Finding a Path Through Art
At the Black Student Union’s recent Black History Month Celebration, Asia Johnson-Brimmage ’19 shared her art, her feelings on finding her path as an artist and how she aims to use her work to spark conversations around difficult issues.
Ever since I was a little girl, I’ve wanted to be an artist. In kindergarten, I would create beautiful, vivid landscapes full of color with crayons and construction paper. In elementary school, my mother crowded the refrigerator with my doodles of monsters and imaginary friends. In fourth grade, I was eager to dress up as a “painter” for career day, smearing paint all over a bright red apron and topping it off with paint brushes so that no one would mistake me for anything else.
Art was the only thing on my mind, and everyone supported my endeavors. By the time I reached Middle School, that support began to waver. In the beginning, when people asked what career I wanted in the future, “artist” flowed out of my mouth with confidence, but unlike before, a disheartening statement followed their question: “But…art isn’t a real job.” The first few times, I was quick to jump to my passion’s defense, but as time passed, I began to believe what everyone was telling me.
As I transitioned into my high school career, I tailored my education to be more STEM-focused, as the classes would lead to (in my parents’ eyes) a more “practical” future. However, in no time, I learned that those were not the right choices for me. I struggled with those classes and I ended up forcing myself to remain interested in my own education. It was difficult, to say the least, as I wasn’t satisfied with being unhappy simply so that I could please those around me. Fortunately, I came to realize that it is my own life hanging in the balance, not anyone else’s.
Since then, I’ve had lots of experiences that have helped me grow from timid and compliant into the open-minded and outspoken person that I am today. Many of these experiences center around two things I value most: art and identity.

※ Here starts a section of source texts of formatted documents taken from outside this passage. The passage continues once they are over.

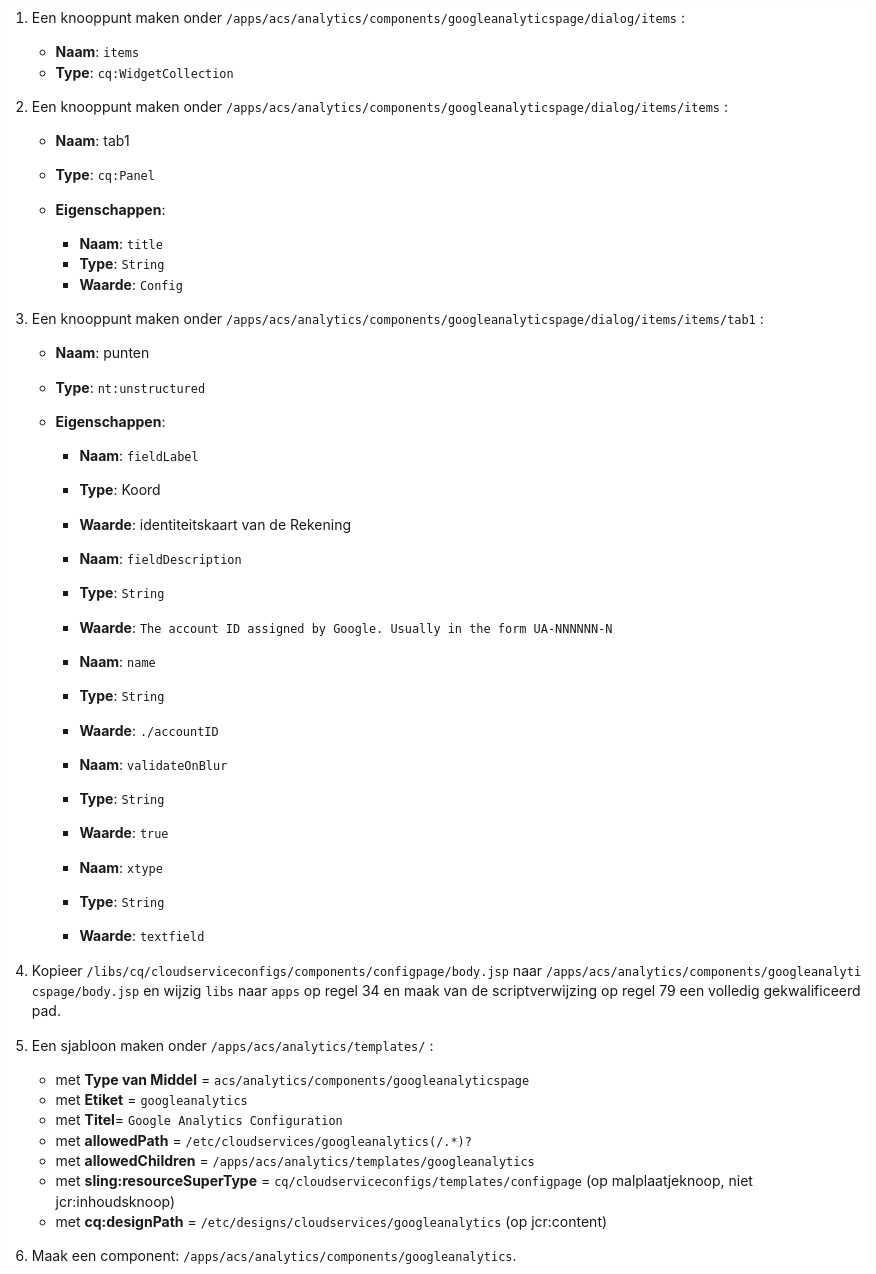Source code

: 1. Een knooppunt maken onder `/apps/acs/analytics/components/googleanalyticspage/dialog/items` :

   * **Naam**: `items`
   * **Type**: `cq:WidgetCollection`

1. Een knooppunt maken onder `/apps/acs/analytics/components/googleanalyticspage/dialog/items/items` :

   * **Naam**: tab1
   * **Type**: `cq:Panel`
   * **Eigenschappen**:

      * **Naam**: `title`
      * **Type**: `String`
      * **Waarde**: `Config`

1. Een knooppunt maken onder `/apps/acs/analytics/components/googleanalyticspage/dialog/items/items/tab1` :

   * **Naam**: punten
   * **Type**: `nt:unstructured`
   * **Eigenschappen**:

      * **Naam**: `fieldLabel`
      * **Type**: Koord
      * **Waarde**: identiteitskaart van de Rekening

      * **Naam**: `fieldDescription`
      * **Type**: `String`
      * **Waarde**: `The account ID assigned by Google. Usually in the form UA-NNNNNN-N`

      * **Naam**: `name`
      * **Type**: `String`
      * **Waarde**: `./accountID`
      * **Naam**: `validateOnBlur`
      * **Type**: `String`
      * **Waarde**: `true`
      * **Naam**: `xtype`
      * **Type**: `String`
      * **Waarde**: `textfield`

1. Kopieer `/libs/cq/cloudserviceconfigs/components/configpage/body.jsp` naar `/apps/acs/analytics/components/googleanalyticspage/body.jsp` en wijzig `libs` naar `apps` op regel 34 en maak van de scriptverwijzing op regel 79 een volledig gekwalificeerd pad.
1. Een sjabloon maken onder `/apps/acs/analytics/templates/` :

   * met **Type van Middel** = `acs/analytics/components/googleanalyticspage`
   * met **Etiket** = `googleanalytics`
   * met **Titel**= `Google Analytics Configuration`
   * met **allowedPath** = `/etc/cloudservices/googleanalytics(/.*)?`
   * met **allowedChildren** = `/apps/acs/analytics/templates/googleanalytics`
   * met **sling:resourceSuperType** = `cq/cloudserviceconfigs/templates/configpage` (op malplaatjeknoop, niet jcr:inhoudsknoop)
   * met **cq:designPath** = `/etc/designs/cloudservices/googleanalytics` (op jcr:content)

1. Maak een component: `/apps/acs/analytics/components/googleanalytics`.
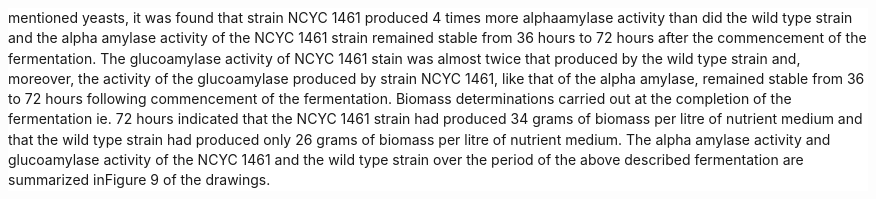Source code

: mentioned yeasts, it was found that strain NCYC 1461 produced 4 times more alphaamylase activity than did the wild type strain and the alpha amylase activity of the NCYC 1461 strain remained stable from 36 hours to 72 hours after the commencement of the fermentation. The glucoamylase activity of NCYC 1461 stain was almost twice that produced by the wild type strain and, moreover, the activity of the glucoamylase produced by strain NCYC 1461, like that of the alpha amylase, remained stable from 36 to 72 hours following commencement of the fermentation. Biomass determinations carried out at the completion of the fermentation ie. 72 hours indicated that the NCYC 1461 strain had produced 34 grams of biomass per litre of nutrient medium and that the wild type strain had produced only 26 grams of biomass per litre of nutrient medium. The alpha amylase activity and glucoamylase activity of the NCYC 1461 and the wild type strain over the period of the above described fermentation are summarized inFigure 9 of the drawings.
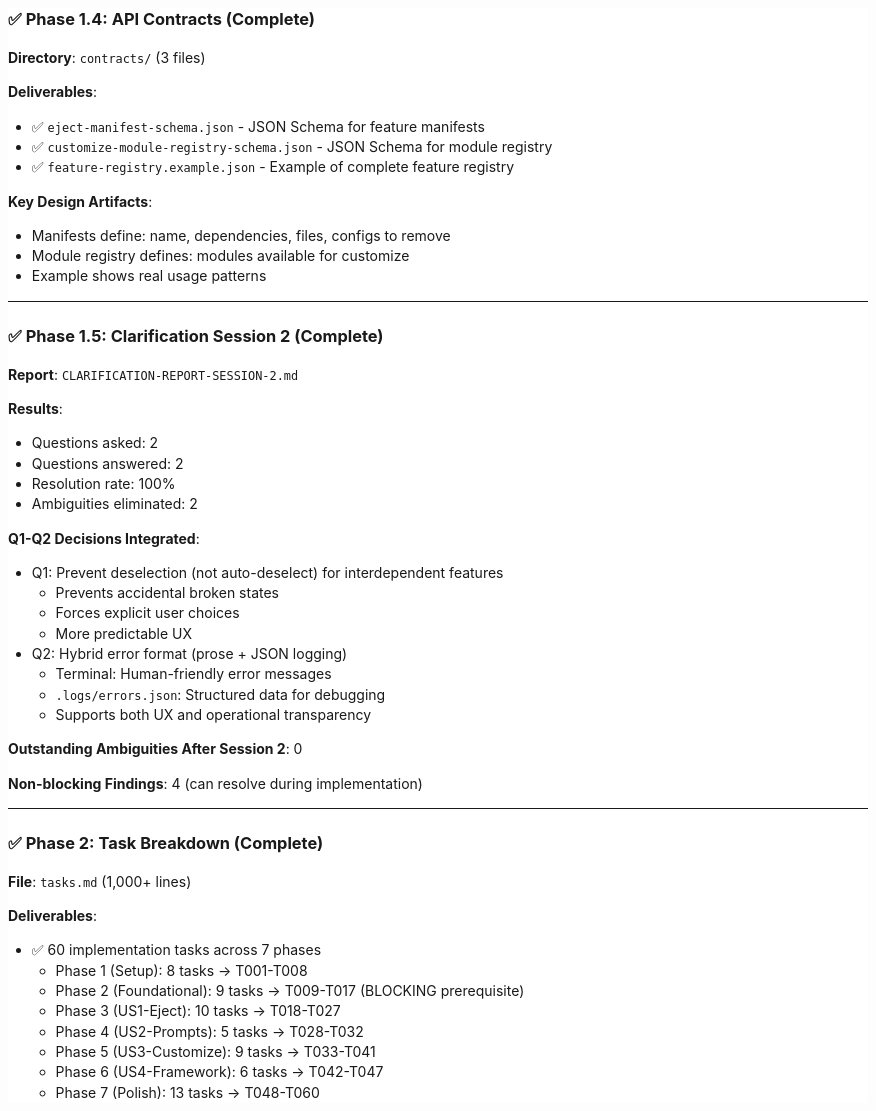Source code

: 
### ✅ Phase 1.4: API Contracts (Complete)

**Directory**: `contracts/` (3 files)

**Deliverables**:
- ✅ `eject-manifest-schema.json` - JSON Schema for feature manifests
- ✅ `customize-module-registry-schema.json` - JSON Schema for module registry
- ✅ `feature-registry.example.json` - Example of complete feature registry

**Key Design Artifacts**:
- Manifests define: name, dependencies, files, configs to remove
- Module registry defines: modules available for customize
- Example shows real usage patterns

---

### ✅ Phase 1.5: Clarification Session 2 (Complete)

**Report**: `CLARIFICATION-REPORT-SESSION-2.md`

**Results**:
- Questions asked: 2
- Questions answered: 2
- Resolution rate: 100%
- Ambiguities eliminated: 2

**Q1-Q2 Decisions Integrated**:
- Q1: Prevent deselection (not auto-deselect) for interdependent features
  - Prevents accidental broken states
  - Forces explicit user choices
  - More predictable UX
- Q2: Hybrid error format (prose + JSON logging)
  - Terminal: Human-friendly error messages
  - `.logs/errors.json`: Structured data for debugging
  - Supports both UX and operational transparency

**Outstanding Ambiguities After Session 2**: 0

**Non-blocking Findings**: 4 (can resolve during implementation)

---

### ✅ Phase 2: Task Breakdown (Complete)

**File**: `tasks.md` (1,000+ lines)

**Deliverables**:
- ✅ 60 implementation tasks across 7 phases
  - Phase 1 (Setup): 8 tasks → T001-T008
  - Phase 2 (Foundational): 9 tasks → T009-T017 (BLOCKING prerequisite)
  - Phase 3 (US1-Eject): 10 tasks → T018-T027
  - Phase 4 (US2-Prompts): 5 tasks → T028-T032
  - Phase 5 (US3-Customize): 9 tasks → T033-T041
  - Phase 6 (US4-Framework): 6 tasks → T042-T047
  - Phase 7 (Polish): 13 tasks → T048-T060
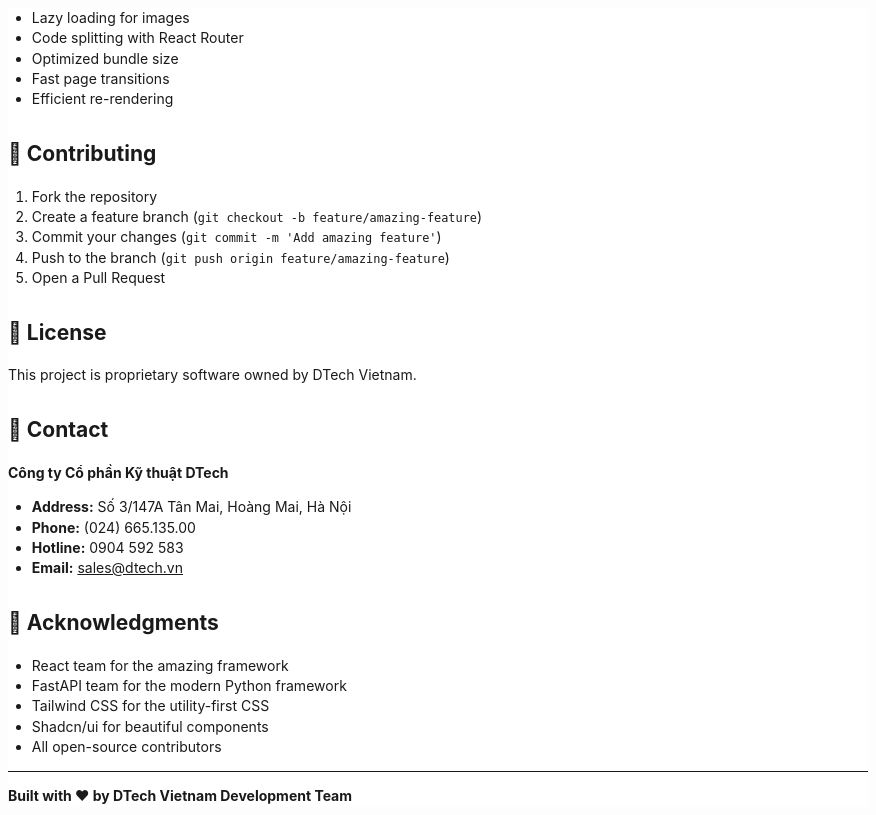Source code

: - Lazy loading for images
- Code splitting with React Router
- Optimized bundle size
- Fast page transitions
- Efficient re-rendering

## 🤝 Contributing

1. Fork the repository
2. Create a feature branch (`git checkout -b feature/amazing-feature`)
3. Commit your changes (`git commit -m 'Add amazing feature'`)
4. Push to the branch (`git push origin feature/amazing-feature`)
5. Open a Pull Request

## 📄 License

This project is proprietary software owned by DTech Vietnam.

## 👥 Contact

**Công ty Cổ phần Kỹ thuật DTech**
- **Address:** Số 3/147A Tân Mai, Hoàng Mai, Hà Nội
- **Phone:** (024) 665.135.00
- **Hotline:** 0904 592 583
- **Email:** sales@dtech.vn

## 🎉 Acknowledgments

- React team for the amazing framework
- FastAPI team for the modern Python framework
- Tailwind CSS for the utility-first CSS
- Shadcn/ui for beautiful components
- All open-source contributors

---

**Built with ❤️ by DTech Vietnam Development Team**
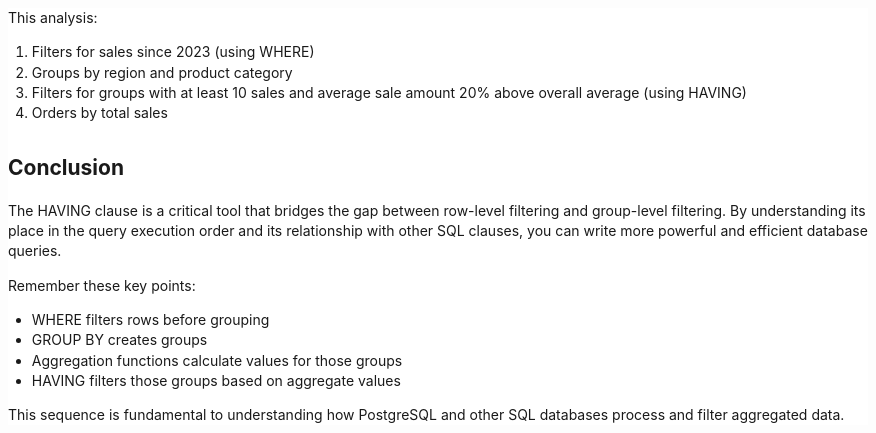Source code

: This analysis:

1. Filters for sales since 2023 (using WHERE)
2. Groups by region and product category
3. Filters for groups with at least 10 sales and average sale amount 20% above overall average (using HAVING)
4. Orders by total sales

## Conclusion

The HAVING clause is a critical tool that bridges the gap between row-level filtering and group-level filtering. By understanding its place in the query execution order and its relationship with other SQL clauses, you can write more powerful and efficient database queries.

Remember these key points:

* WHERE filters rows before grouping
* GROUP BY creates groups
* Aggregation functions calculate values for those groups
* HAVING filters those groups based on aggregate values

This sequence is fundamental to understanding how PostgreSQL and other SQL databases process and filter aggregated data.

In 2018, I finally gathered enough strength to enter an art competition for the first time, entering two different pieces into two separate competitions and placing in both. One of my paintings was displayed in the Saint Louis Art Museum last summer and another auctioned off to raise money for diversity programs in the Saint Louis area. Last summer I also got my first job, working as an art instructor for the inspireSTL classes of 2022 and 2023. I taught them all about the basics of art and the elements of design, ending those incredible eight weeks with a final project recreating van Gogh’s Starry Night. However, the most impactful experience I’ve had was visiting the National Portrait Gallery with MICDS’ Pathfinders in Washington D.C.
Since I was first introduced to them, Amy Sherald and Kehinde Wiley have been my role models, as their work tells the story of ordinary black people in an extraordinary way through a medium that has neglected us of that representation that is so freely granted to others. Having the opportunity to see their work in person, so extravagantly displayed as equals amongst the most influential names in art, has validated my aspiration of becoming a successful portrait artist just like them. If they can do it, I can too. Due to this influence, my art has begun to gravitate toward portraiture as I have observed that people are extremely complex creatures with the impact of subtle differences in the shape of facial features coming to fascinate me most. As a result of my fascination, it has become my goal as an artist to be able to accurately capture someone’s essence to be able to convey feeling and emotion and attempt to tell someone’s story, through my portraits.
Art is a place where one is freely able to express their opinion through their various perspectives, without anyone being able to tell them what is right or wrong; because the lens through which one views the world is unique to them and only them. Art itself causes controversy and through my artwork I aim to provide a commentary on various social issues that people often skirt around. While dissent can be intimidating, I spark these conversations through my artwork because you don’t need to be an artist to have an opinion about art, and that is the beauty of this platform. Anyone can utilize it, anyone can appreciate it, and anyone can find solace in the freedom that comes with it.